Records from a data collection
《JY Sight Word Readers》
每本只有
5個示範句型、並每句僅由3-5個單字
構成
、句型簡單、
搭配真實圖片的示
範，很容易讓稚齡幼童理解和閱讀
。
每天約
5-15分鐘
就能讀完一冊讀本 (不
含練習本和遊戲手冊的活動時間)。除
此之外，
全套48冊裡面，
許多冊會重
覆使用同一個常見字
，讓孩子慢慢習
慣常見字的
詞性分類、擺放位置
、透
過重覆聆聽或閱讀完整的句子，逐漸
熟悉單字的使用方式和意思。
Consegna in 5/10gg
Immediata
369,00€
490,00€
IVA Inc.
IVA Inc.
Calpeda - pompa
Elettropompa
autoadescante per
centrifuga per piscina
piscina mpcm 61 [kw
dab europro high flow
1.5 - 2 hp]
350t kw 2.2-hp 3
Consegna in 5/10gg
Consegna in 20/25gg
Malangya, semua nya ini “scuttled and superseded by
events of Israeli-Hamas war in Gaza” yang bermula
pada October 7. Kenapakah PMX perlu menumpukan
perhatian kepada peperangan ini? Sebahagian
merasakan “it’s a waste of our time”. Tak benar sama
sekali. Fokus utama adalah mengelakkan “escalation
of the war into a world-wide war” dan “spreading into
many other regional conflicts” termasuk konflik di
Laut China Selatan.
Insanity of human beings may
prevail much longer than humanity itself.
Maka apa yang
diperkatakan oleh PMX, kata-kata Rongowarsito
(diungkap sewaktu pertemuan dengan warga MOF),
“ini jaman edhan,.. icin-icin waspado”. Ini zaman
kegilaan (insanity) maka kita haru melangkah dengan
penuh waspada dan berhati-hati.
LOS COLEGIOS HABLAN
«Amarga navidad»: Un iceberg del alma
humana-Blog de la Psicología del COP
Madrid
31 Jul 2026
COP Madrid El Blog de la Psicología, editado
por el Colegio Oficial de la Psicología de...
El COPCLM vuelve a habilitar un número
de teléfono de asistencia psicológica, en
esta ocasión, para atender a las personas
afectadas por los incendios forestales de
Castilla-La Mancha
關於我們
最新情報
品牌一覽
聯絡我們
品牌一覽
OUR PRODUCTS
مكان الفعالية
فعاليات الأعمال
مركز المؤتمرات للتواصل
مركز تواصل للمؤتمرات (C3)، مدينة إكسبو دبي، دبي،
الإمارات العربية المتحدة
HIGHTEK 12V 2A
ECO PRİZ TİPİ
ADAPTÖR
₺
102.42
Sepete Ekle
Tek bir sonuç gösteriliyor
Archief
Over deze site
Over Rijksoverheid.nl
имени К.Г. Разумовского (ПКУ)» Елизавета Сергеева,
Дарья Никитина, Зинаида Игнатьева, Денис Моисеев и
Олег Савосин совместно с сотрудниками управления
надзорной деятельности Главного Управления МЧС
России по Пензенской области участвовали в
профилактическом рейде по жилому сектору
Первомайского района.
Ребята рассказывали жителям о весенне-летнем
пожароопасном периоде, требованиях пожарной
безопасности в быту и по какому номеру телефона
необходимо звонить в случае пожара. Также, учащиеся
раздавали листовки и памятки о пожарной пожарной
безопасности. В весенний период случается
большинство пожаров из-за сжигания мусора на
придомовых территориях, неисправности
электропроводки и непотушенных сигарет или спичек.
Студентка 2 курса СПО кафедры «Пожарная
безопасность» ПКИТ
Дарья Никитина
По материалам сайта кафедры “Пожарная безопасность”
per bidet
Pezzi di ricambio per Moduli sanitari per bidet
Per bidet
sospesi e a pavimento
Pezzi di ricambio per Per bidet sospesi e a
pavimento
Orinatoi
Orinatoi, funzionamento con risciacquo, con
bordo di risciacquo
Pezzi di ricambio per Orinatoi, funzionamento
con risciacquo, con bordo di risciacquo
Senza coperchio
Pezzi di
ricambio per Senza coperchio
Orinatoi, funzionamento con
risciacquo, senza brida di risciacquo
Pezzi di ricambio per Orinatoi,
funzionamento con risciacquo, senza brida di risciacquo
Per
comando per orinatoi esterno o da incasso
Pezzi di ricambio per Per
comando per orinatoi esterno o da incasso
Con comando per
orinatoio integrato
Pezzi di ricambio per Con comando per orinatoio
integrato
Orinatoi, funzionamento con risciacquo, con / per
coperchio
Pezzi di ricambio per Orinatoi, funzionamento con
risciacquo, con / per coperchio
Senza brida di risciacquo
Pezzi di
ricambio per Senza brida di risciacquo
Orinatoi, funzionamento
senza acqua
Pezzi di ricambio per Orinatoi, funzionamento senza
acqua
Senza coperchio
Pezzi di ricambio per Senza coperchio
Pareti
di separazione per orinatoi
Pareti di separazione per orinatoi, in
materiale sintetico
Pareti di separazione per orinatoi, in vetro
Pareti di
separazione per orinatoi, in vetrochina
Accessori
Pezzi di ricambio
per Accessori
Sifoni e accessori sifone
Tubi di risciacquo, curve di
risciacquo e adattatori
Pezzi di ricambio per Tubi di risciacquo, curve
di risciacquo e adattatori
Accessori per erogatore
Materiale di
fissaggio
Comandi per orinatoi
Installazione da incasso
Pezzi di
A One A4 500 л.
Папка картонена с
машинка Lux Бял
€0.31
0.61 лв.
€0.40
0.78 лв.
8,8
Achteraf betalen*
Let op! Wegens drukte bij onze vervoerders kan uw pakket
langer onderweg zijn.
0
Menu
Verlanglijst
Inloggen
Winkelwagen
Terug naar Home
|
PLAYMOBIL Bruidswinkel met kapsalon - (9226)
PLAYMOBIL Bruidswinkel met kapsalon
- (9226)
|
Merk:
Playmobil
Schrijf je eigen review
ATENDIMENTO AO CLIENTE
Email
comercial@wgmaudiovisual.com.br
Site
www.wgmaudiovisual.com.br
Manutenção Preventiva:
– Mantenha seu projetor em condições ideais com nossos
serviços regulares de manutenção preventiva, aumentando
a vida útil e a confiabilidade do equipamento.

▶ **WHAT TO PRODUCE**
Lines that hold the word "Madrid" are the ones to copy from the entries above.

▶ **RESULT OF THE TASK**
Madrid
COP Madrid El Blog de la Psicología, editado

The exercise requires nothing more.